A new study has uncovered a fundamental link between brain size and offspring size, helping to solve a long-standing evolutionary puzzle: why do birds lay such disproportionately large eggs?
Researchers from the American Museum of Natural History and Princeton University analyzed reproductive and anatomical data from mammals, birds, and reptiles, showing that species with relatively larger brains consistently produce fewer but larger offspring. The findings, published today in the journal Royal Society Open Science, suggest that the energetic demands of growing a large brain require greater investment in each individual offspring, in the form of larger eggs or larger newborns.
The discovery provides a new explanation for one of the most surprising patterns in vertebrate evolution. Although birds are generally much smaller than many of their dinosaur ancestors and relatives, the largest bird eggs are actually larger than the largest eggs known from non-avian dinosaurs.
"At first glance, this seems counterintuitive," said Stephanie Lechki, the lead author of the study and a postdoctoral fellow at Princeton University. "Many non-avian dinosaurs were enormous, yet even the biggest dinosaur eggs were smaller than the largest bird eggs. Our results suggest that the answer lies in brain evolution. As birds evolved larger brains, they also evolved larger offspring, which required larger eggs."
Across living vertebrates, reproductive strategies vary dramatically. Birds and mammals typically produce relatively few, large offspring, while reptiles—including most dinosaurs—tend to produce many smaller offspring.
Scientists have long proposed that these differences might reflect variation in metabolic rates or brain size, but previous studies largely examined mammals and birds separately, making it difficult to identify the drivers of reproductive evolution across vertebrates as a whole.
By bringing together data from mammals, birds, and reptiles in a single evolutionary framework, the new study reveals a consistent relationship between relative brain size and offspring size across these major groups of land-dwelling vertebrates.
The findings also provide a broader evolutionary context for spectacular dinosaur reproductive fossils, including nesting oviraptorosaurs that were discovered during Museum expeditions to the Gobi Desert in the 1990s. These fossils have transformed scientists' understanding of dinosaur reproduction, but their significance has often been interpreted in isolation.
"This work places those remarkable fossils into a much larger macroevolutionary picture," said study co-author Roger Benson, the Museum's Macaulay Curator of Dinosaur Paleobiology. "The relationship between brain size and offspring size may have had cascading effects throughout the dinosaur-to-bird transition. If larger brains required larger offspring, and larger offspring required larger eggs, then other aspects of anatomy and behavior may have evolved in response."

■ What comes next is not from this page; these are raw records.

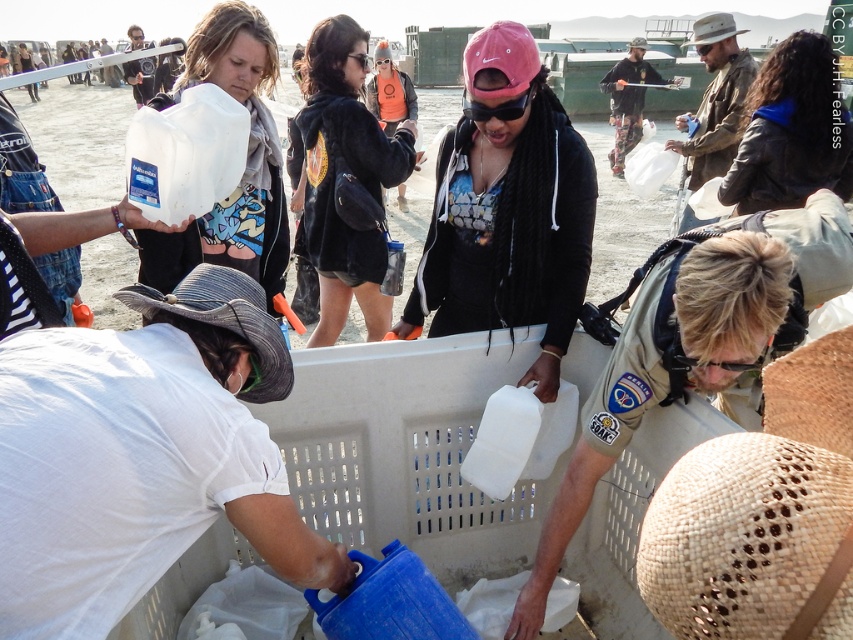
Between matte white jug at center and black fuzzy jacket at center, which one is positioned higher?

black fuzzy jacket at center is higher up.

Is point (585, 172) in front of point (312, 147)?

Yes, point (585, 172) is in front of point (312, 147).

Identify the location of matte white jug at center. This screenshot has width=853, height=640. (508, 209).

Which of these two, black fuzzy jacket at center or blue leather jacket at upper right, stands shorter?

With less height is blue leather jacket at upper right.

Locate an element on the screen. This screenshot has height=640, width=853. black fuzzy jacket at center is located at coordinates (351, 173).

At what (x,y) coordinates should I click in order to perform the action: click on black fuzzy jacket at center. Please return your answer as a coordinate pair (x, y). The image size is (853, 640). Looking at the image, I should click on (351, 173).

Is matte white jug at upper left smaller than blue leather jacket at upper right?

No, matte white jug at upper left is not smaller than blue leather jacket at upper right.

Which of these two, matte white jug at upper left or blue leather jacket at upper right, stands taller?

matte white jug at upper left

Where is `matte white jug at upper left`? Image resolution: width=853 pixels, height=640 pixels. matte white jug at upper left is located at coordinates (245, 163).

Find the location of `matte white jug at upper left`. matte white jug at upper left is located at coordinates (245, 163).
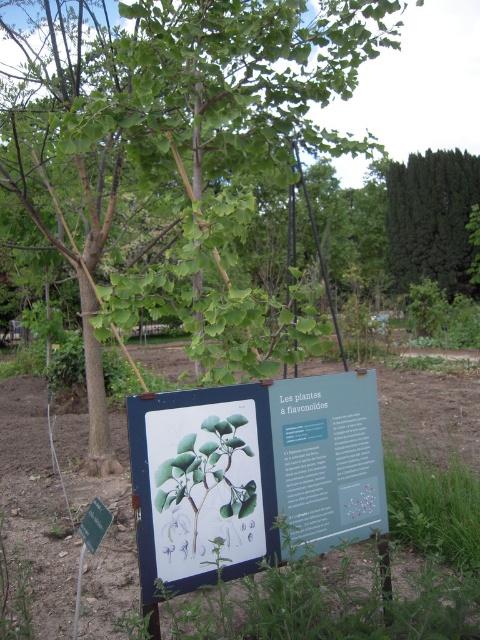
Does green leafy tree at center have a larger size compared to brown soil at center?

Indeed, green leafy tree at center has a larger size compared to brown soil at center.

Is point (15, 38) more distant than point (17, 403)?

That is False.

Find the location of a particular element. green leafy tree at center is located at coordinates (194, 81).

Between green leafy tree at center and green paper sign at center, which one is positioned lower?

Positioned lower is green paper sign at center.

Between point (165, 58) and point (144, 566), which one is positioned behind?

The point (165, 58) is behind.

This screenshot has width=480, height=640. Describe the element at coordinates (194, 81) in the screenshot. I see `green leafy tree at center` at that location.

Image resolution: width=480 pixels, height=640 pixels. In order to click on green leafy tree at center in this screenshot , I will do `click(194, 81)`.

Measure the distance between green paper sign at center and camera.

A distance of 6.98 feet exists between green paper sign at center and camera.

Does point (183, 436) come behind point (122, 432)?

No, (183, 436) is closer to viewer.

Where is `green paper sign at center`? The width and height of the screenshot is (480, 640). green paper sign at center is located at coordinates (252, 474).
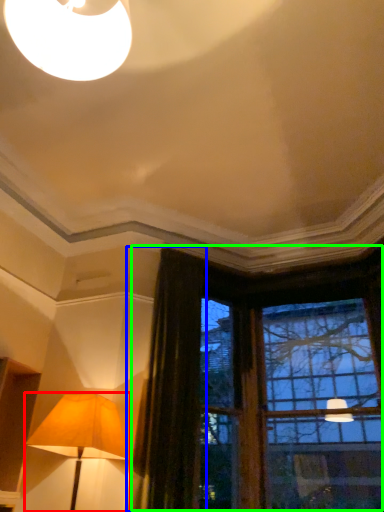
Question: Which is nearer to the lamp (highlighted by a red box)? curtain (highlighted by a blue box) or window (highlighted by a green box).

Choices:
 (A) curtain
 (B) window

Answer: (A)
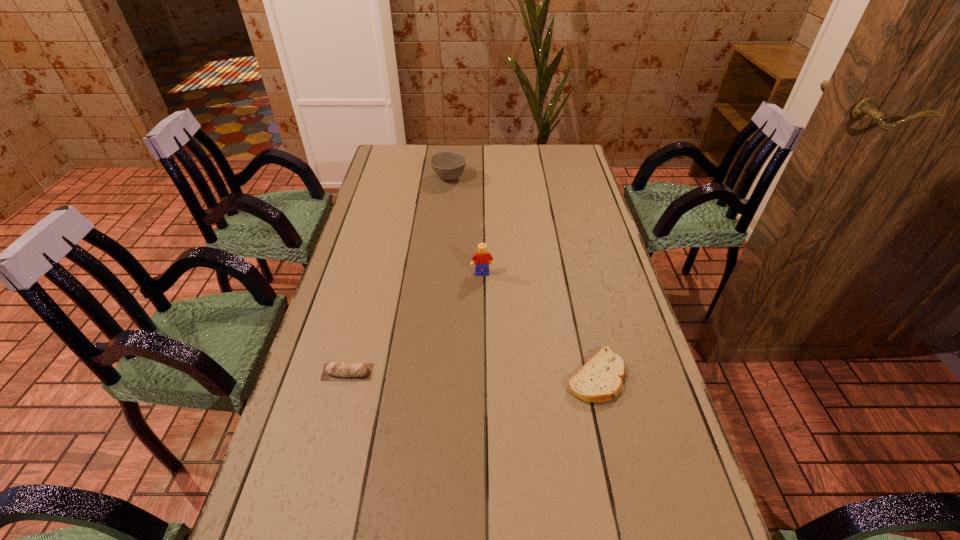
Identify the location of vacant area that satisfies the following two spatial constraints: 1. on the face of the rightmost object; 2. on the right side of the tallest object. coord(483,376).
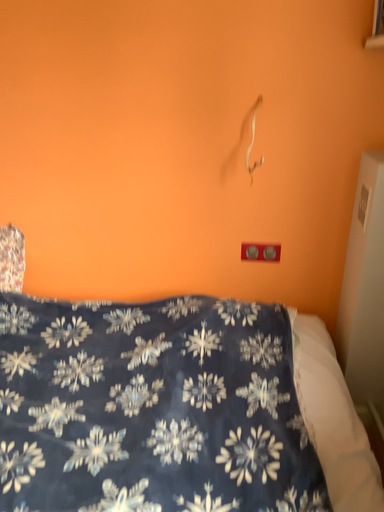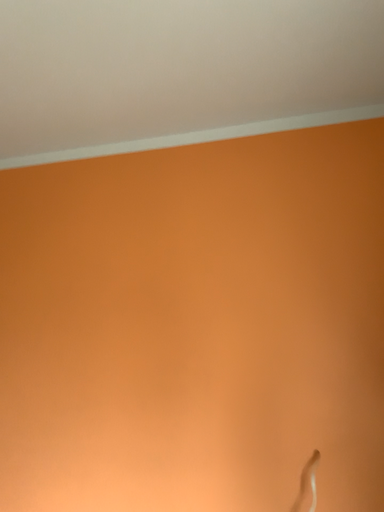
Question: How did the camera likely rotate when shooting the video?

Choices:
 (A) rotated downward
 (B) rotated upward

Answer: (B)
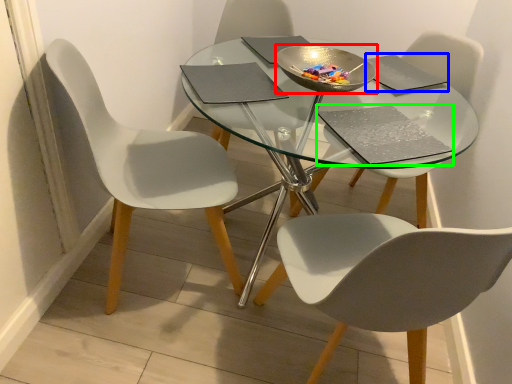
Question: Based on their relative distances, which object is farther from bowl (highlighted by a red box)? Choose from pad (highlighted by a blue box) and pad (highlighted by a green box).

Choices:
 (A) pad
 (B) pad

Answer: (B)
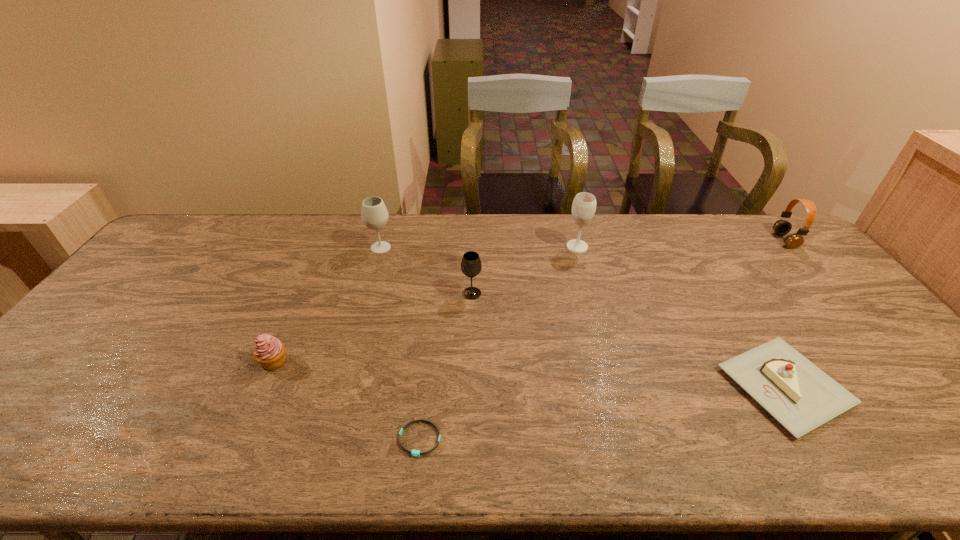
This screenshot has width=960, height=540. Find the location of `cake at the near edge`. cake at the near edge is located at coordinates (800, 396).

You are a GUI agent. You are given a task and a screenshot of the screen. Output one action in this format:
    pyautogui.click(x=<x>, y=<y>)
    Task: Click on the wristband at the near edge
    The width and height of the screenshot is (960, 540).
    Given the screenshot: What is the action you would take?
    pyautogui.click(x=415, y=453)

Identify the location of object that is at the right edge. (782, 227).

Where is `object that is positioned at the far right corner`? This screenshot has width=960, height=540. object that is positioned at the far right corner is located at coordinates (782, 227).

The image size is (960, 540). I want to click on free spot at the far edge of the desktop, so click(x=660, y=235).

At what (x,y) coordinates should I click in order to perform the action: click on free region at the near edge of the desktop. Please return your answer as a coordinate pair (x, y). This screenshot has height=540, width=960. Looking at the image, I should click on (117, 465).

At what (x,y) coordinates should I click in order to perform the action: click on free point at the far left corner. Please return your answer as a coordinate pair (x, y). Looking at the image, I should click on (174, 233).

Where is `free space between the headset and the sixth tallest object`? free space between the headset and the sixth tallest object is located at coordinates (784, 314).

The image size is (960, 540). I want to click on vacant space that's between the wristband and the nearest wineglass, so click(445, 366).

At what (x,y) coordinates should I click in order to perform the action: click on free space between the wristband and the fourth object from right to left. Please return your answer as a coordinate pair (x, y). Image resolution: width=960 pixels, height=540 pixels. Looking at the image, I should click on (445, 366).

For example, larger eggs require a wider pelvic canal for laying, more open and aerated nest structures for incubation, and greater parental investment after hatching. The study suggests that increases in brain size may have indirectly influenced the evolution of nesting behavior, pelvic anatomy, and parental care in the lineage leading to modern birds.

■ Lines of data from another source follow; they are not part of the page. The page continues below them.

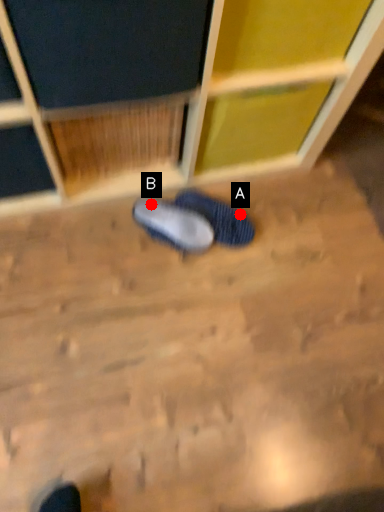
Question: Two points are circled on the image, labeled by A and B beside each circle. Which of the following is the closest to the observer?

Choices:
 (A) A is closer
 (B) B is closer

Answer: (B)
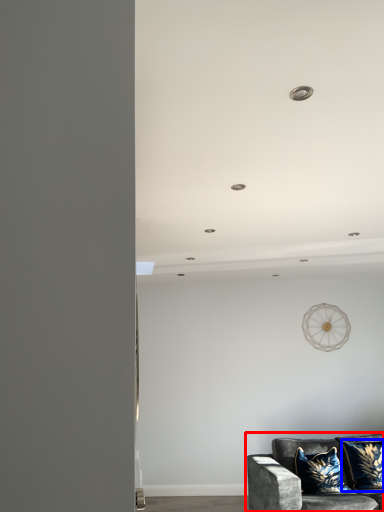
Question: Which point is closer to the camera, studio couch (highlighted by a red box) or pillow (highlighted by a blue box)?

Choices:
 (A) studio couch
 (B) pillow

Answer: (A)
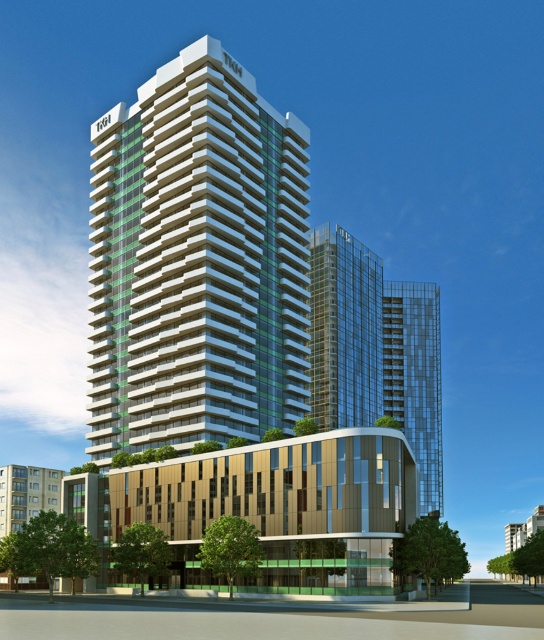
You are standing in front of the architectural complex and want to take a photo that includes both points, point [157,332] and point [314,228]. Which point will appear larger in the photo?

Point [157,332] is closer to the camera than point [314,228], so it will appear larger in the photo.

You are a drone operator planning to fly a drone between the white glossy building at center and the transparent glass building at center. The drone has a maximum flight distance of 50 meters. Can the drone safely complete the flight between them without exceeding its range?

The white glossy building at center and transparent glass building at center are 56.57 meters apart, which exceeds the drone maximum flight distance of 50 meters. Therefore, the drone cannot safely complete the flight between them without exceeding its range.

You are standing in front of the architectural complex and want to determine which of the two points, point (331, 289) or point (401, 332), is nearer to you. Based on the image, which point is closer?

Point (331, 289) is closer to the camera than point (401, 332), so it is the nearer one.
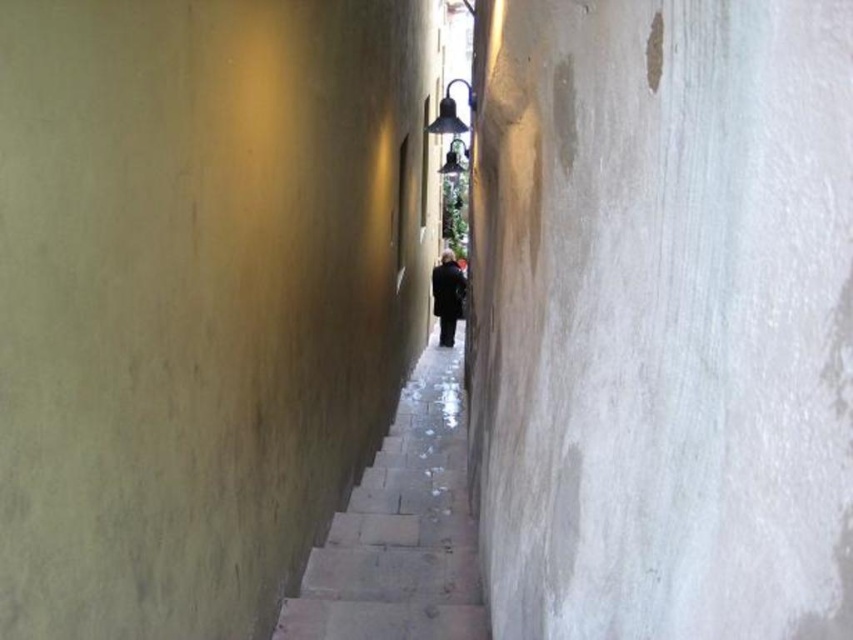
Question: Can you confirm if smooth stone steps at center is positioned to the left of dark wool coat at center?

Choices:
 (A) yes
 (B) no

Answer: (A)

Question: Which of the following is the farthest from the observer?

Choices:
 (A) (378, 596)
 (B) (451, 301)

Answer: (B)

Question: From the image, what is the correct spatial relationship of smooth stone steps at center in relation to dark wool coat at center?

Choices:
 (A) above
 (B) below

Answer: (B)

Question: Can you confirm if smooth stone steps at center is wider than dark wool coat at center?

Choices:
 (A) yes
 (B) no

Answer: (A)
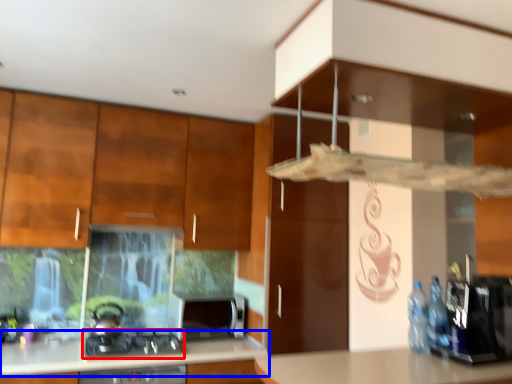
Question: Among these objects, which one is nearest to the camera, gas stove (highlighted by a red box) or countertop (highlighted by a blue box)?

Choices:
 (A) gas stove
 (B) countertop

Answer: (B)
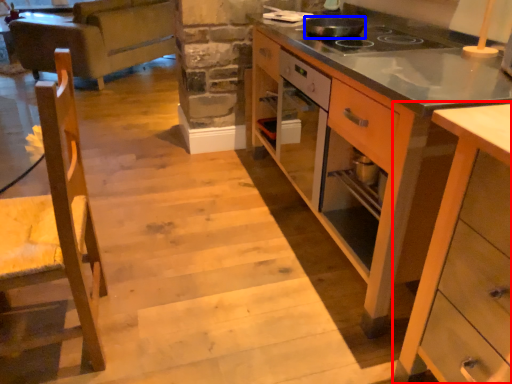
Question: Which object is further to the camera taking this photo, cabinetry (highlighted by a red box) or kitchen appliance (highlighted by a blue box)?

Choices:
 (A) cabinetry
 (B) kitchen appliance

Answer: (B)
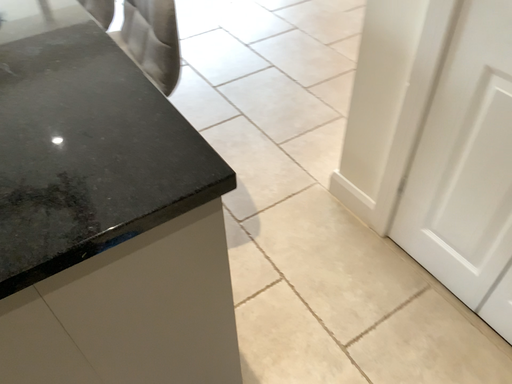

The researchers note that some aspects of reproductive biology remain difficult to reconstruct in extinct animals. One major challenge is estimating how many reproductive events an animal had each year, a trait that rarely leaves direct evidence in the fossil record. To address this uncertainty, future work will examine whether the same evolutionary patterns hold among living species that reproduce multiple times annually and investigate additional physiological factors that may influence reproductive frequency.